## Task prompt
Print them exactly: the lines from the beginning of the entries below through the line that contains "Retrouvez ici", and only those, with the pictures left out.

## Source data
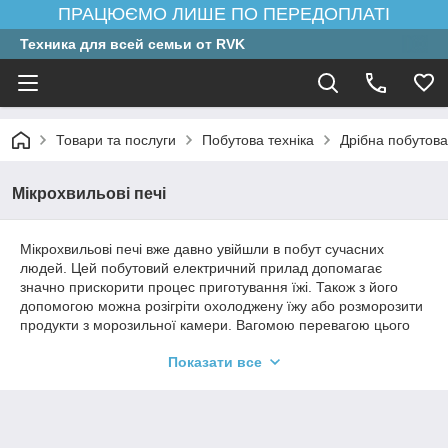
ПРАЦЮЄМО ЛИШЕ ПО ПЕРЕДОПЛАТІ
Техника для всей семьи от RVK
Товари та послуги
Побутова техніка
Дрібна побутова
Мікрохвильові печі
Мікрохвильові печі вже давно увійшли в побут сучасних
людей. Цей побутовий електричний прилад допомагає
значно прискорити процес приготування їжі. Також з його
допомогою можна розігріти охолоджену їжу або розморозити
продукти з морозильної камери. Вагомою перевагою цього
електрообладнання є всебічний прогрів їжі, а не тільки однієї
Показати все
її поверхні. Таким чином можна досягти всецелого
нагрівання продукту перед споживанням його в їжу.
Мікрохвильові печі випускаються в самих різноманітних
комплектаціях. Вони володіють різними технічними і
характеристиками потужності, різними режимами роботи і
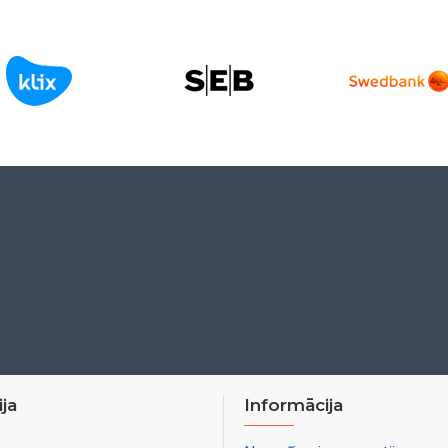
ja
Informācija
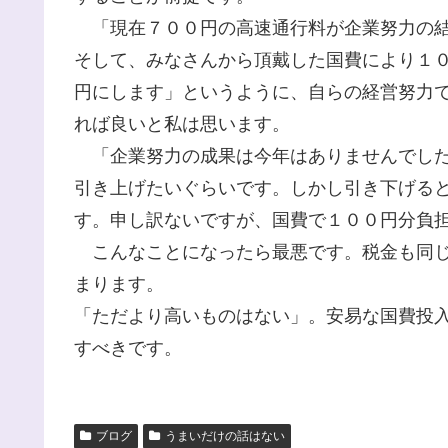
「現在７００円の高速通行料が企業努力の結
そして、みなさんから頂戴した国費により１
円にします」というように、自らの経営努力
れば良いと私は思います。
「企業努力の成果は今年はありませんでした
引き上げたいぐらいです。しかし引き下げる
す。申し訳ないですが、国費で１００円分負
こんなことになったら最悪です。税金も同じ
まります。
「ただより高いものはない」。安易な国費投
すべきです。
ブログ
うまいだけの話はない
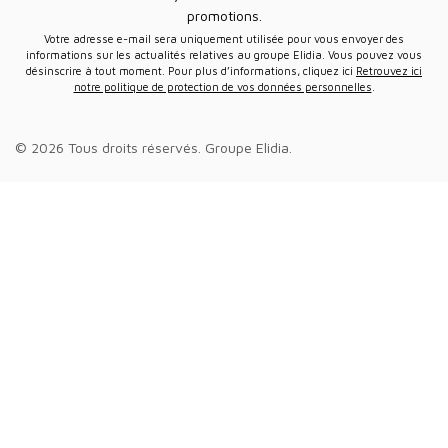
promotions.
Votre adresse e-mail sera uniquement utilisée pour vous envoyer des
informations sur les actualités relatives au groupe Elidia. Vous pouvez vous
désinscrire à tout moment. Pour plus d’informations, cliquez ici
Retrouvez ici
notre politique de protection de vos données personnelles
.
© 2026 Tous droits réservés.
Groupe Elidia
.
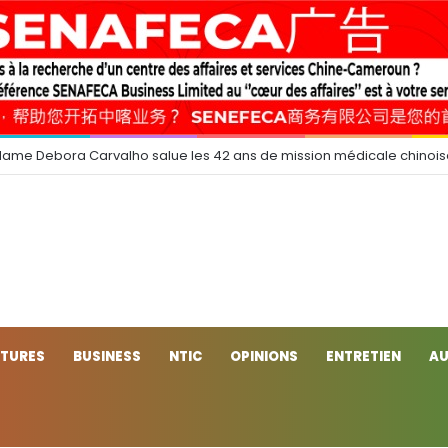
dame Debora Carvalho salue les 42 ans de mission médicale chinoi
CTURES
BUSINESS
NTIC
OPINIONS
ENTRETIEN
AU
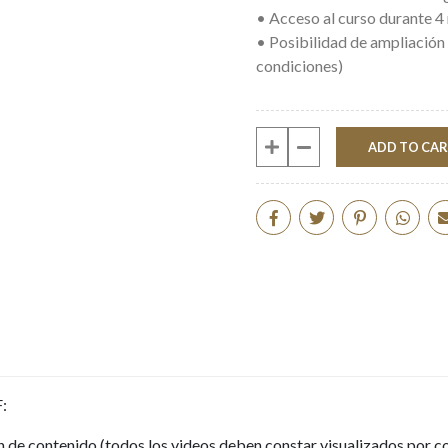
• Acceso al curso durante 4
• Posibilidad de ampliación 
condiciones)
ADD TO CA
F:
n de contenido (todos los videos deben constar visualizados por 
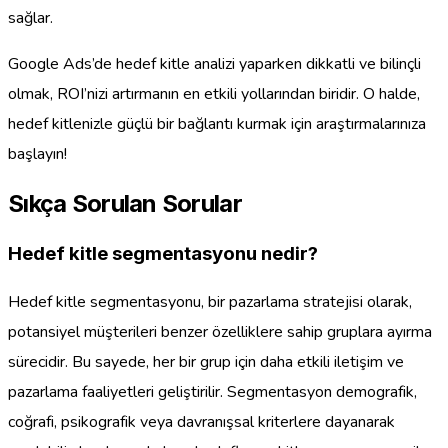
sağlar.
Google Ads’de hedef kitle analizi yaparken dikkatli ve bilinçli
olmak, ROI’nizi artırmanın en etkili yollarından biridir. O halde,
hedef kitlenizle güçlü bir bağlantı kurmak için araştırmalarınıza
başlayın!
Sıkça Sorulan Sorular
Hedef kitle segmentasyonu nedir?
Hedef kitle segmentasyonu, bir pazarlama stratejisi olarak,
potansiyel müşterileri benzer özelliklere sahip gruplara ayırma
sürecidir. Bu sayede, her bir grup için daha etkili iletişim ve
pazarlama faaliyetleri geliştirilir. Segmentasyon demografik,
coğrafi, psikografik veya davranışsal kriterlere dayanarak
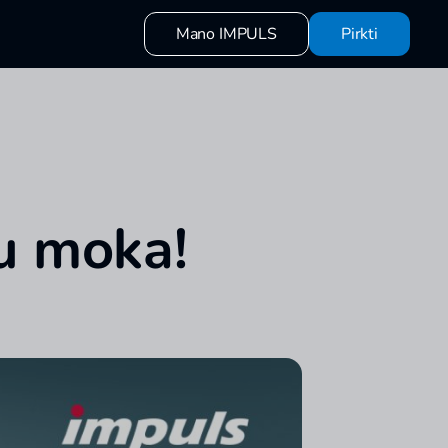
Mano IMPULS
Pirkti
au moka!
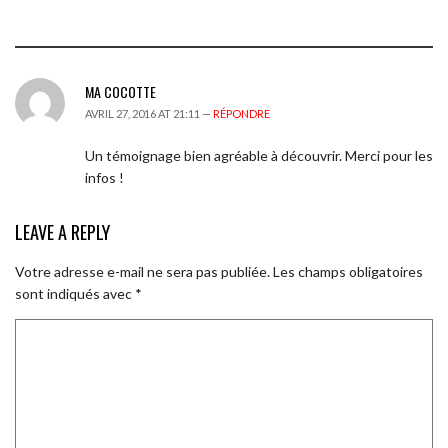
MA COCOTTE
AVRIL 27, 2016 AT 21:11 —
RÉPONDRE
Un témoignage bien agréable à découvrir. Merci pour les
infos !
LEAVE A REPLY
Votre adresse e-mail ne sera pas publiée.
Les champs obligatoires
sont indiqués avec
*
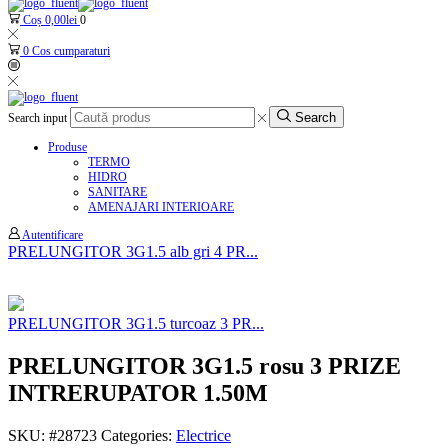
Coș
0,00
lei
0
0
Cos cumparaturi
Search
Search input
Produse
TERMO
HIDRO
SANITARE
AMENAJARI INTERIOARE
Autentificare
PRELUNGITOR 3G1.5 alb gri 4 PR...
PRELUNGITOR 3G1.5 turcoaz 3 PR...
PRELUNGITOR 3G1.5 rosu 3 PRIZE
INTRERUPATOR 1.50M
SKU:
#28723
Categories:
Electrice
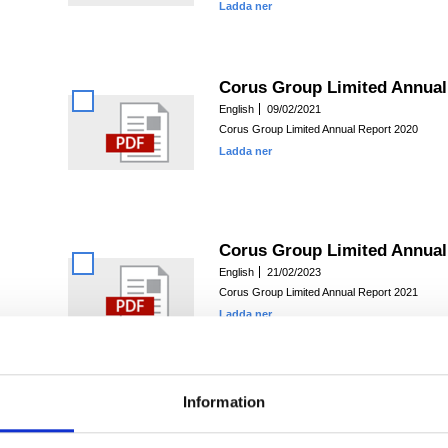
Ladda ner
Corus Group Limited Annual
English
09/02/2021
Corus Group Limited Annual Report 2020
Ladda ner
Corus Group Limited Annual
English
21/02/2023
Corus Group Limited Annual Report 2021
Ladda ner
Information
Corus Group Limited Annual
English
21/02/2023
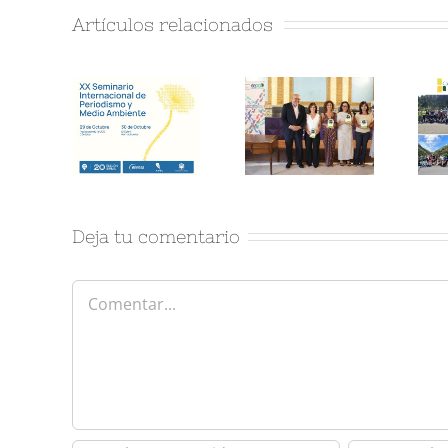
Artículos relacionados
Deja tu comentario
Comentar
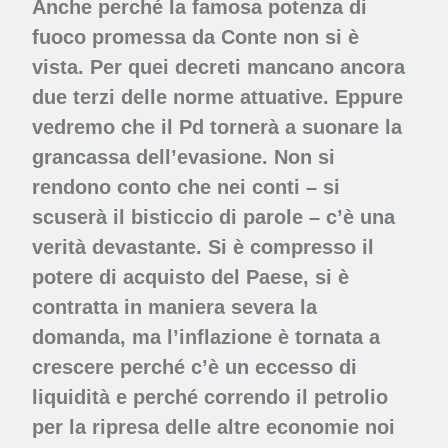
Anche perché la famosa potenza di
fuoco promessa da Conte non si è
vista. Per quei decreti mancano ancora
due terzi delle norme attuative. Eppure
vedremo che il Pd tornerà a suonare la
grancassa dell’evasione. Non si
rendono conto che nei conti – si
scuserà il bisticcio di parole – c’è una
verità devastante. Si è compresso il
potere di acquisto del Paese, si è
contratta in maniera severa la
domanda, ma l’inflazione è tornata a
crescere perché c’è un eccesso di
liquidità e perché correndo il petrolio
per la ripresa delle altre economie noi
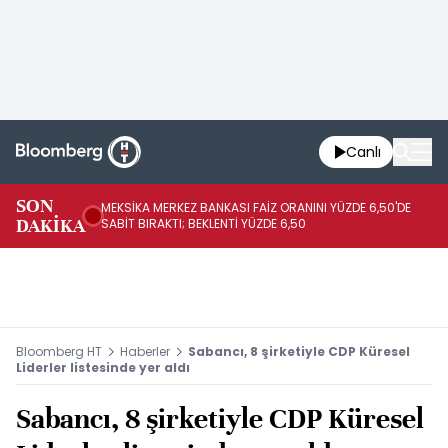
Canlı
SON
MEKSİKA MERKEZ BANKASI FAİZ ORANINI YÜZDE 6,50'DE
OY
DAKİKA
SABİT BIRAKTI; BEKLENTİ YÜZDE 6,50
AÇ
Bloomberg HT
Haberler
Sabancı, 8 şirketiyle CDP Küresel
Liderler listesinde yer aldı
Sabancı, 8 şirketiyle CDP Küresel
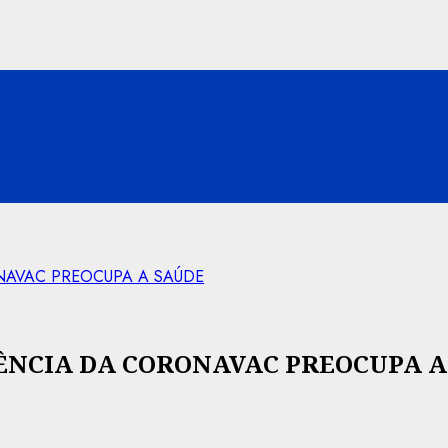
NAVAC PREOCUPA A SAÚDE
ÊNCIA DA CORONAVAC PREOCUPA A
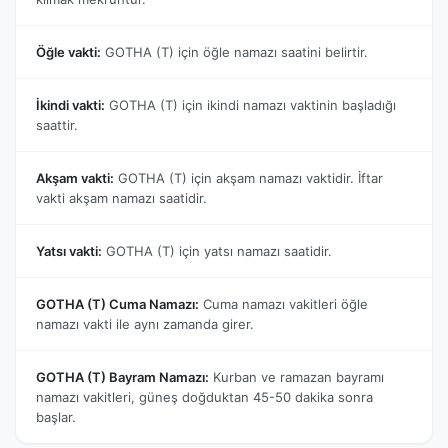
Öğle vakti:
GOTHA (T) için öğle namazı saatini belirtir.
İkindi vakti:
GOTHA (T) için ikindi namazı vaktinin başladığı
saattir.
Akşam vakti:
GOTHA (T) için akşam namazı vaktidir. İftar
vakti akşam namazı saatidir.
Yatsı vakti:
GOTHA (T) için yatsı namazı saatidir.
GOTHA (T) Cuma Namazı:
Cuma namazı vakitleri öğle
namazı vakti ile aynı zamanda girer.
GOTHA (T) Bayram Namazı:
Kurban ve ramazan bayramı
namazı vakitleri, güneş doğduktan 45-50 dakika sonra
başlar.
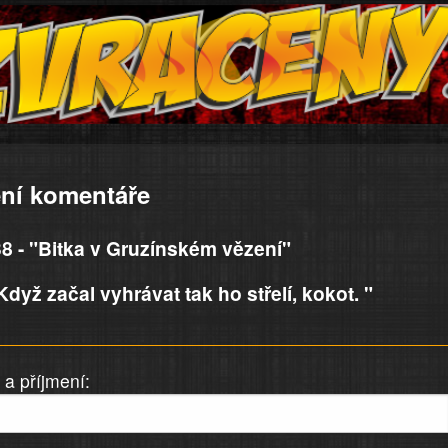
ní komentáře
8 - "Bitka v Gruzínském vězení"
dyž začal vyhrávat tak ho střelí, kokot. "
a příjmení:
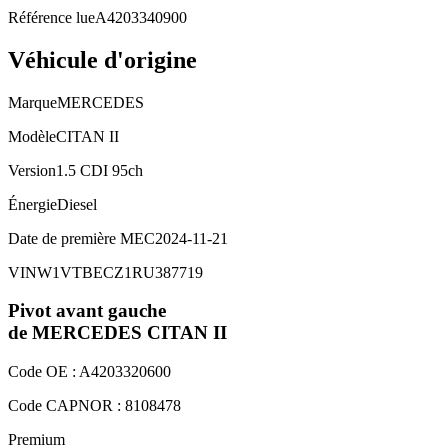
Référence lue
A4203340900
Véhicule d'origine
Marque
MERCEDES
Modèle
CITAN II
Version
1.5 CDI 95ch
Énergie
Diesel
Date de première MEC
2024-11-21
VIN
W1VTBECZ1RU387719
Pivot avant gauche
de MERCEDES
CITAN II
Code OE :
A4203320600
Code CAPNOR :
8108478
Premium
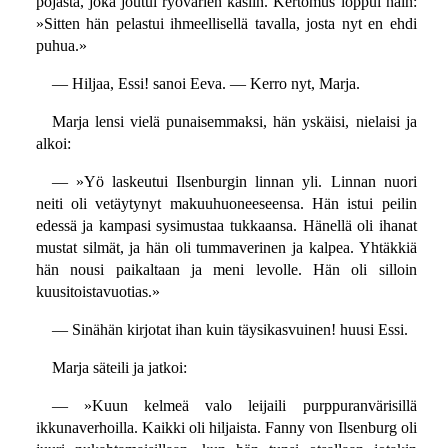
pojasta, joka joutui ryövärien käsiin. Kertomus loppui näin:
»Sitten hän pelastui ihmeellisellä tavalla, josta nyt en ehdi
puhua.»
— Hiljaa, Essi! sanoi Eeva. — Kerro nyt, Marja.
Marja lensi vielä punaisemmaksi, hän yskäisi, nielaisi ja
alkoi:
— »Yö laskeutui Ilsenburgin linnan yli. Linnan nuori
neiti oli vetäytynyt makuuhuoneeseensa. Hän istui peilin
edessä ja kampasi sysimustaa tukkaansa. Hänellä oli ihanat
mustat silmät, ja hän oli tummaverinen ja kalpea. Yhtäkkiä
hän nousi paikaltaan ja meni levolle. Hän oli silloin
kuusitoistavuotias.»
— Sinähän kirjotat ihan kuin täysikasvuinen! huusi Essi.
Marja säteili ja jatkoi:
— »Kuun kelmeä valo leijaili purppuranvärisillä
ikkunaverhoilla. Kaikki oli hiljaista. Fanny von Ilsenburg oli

## Answer box
ПРАЦЮЄМО ЛИШЕ ПО ПЕРЕДОПЛАТІ
Техника для всей семьи от RVK
Товари та послуги
Побутова техніка
Дрібна побутова
Мікрохвильові печі
Мікрохвильові печі вже давно увійшли в побут сучасних
людей. Цей побутовий електричний прилад допомагає
значно прискорити процес приготування їжі. Також з його
допомогою можна розігріти охолоджену їжу або розморозити
продукти з морозильної камери. Вагомою перевагою цього
електрообладнання є всебічний прогрів їжі, а не тільки однієї
Показати все
її поверхні. Таким чином можна досягти всецелого
нагрівання продукту перед споживанням його в їжу.
Мікрохвильові печі випускаються в самих різноманітних
комплектаціях. Вони володіють різними технічними і
характеристиками потужності, різними режимами роботи і
ja
Informācija
「現在７００円の高速通行料が企業努力の結
そして、みなさんから頂戴した国費により１
円にします」というように、自らの経営努力
れば良いと私は思います。
「企業努力の成果は今年はありませんでした
引き上げたいぐらいです。しかし引き下げる
す。申し訳ないですが、国費で１００円分負
こんなことになったら最悪です。税金も同じ
まります。
「ただより高いものはない」。安易な国費投
すべきです。
ブログ
うまいだけの話はない
promotions.
Votre adresse e-mail sera uniquement utilisée pour vous envoyer des
informations sur les actualités relatives au groupe Elidia. Vous pouvez vous
désinscrire à tout moment. Pour plus d’informations, cliquez ici
Retrouvez ici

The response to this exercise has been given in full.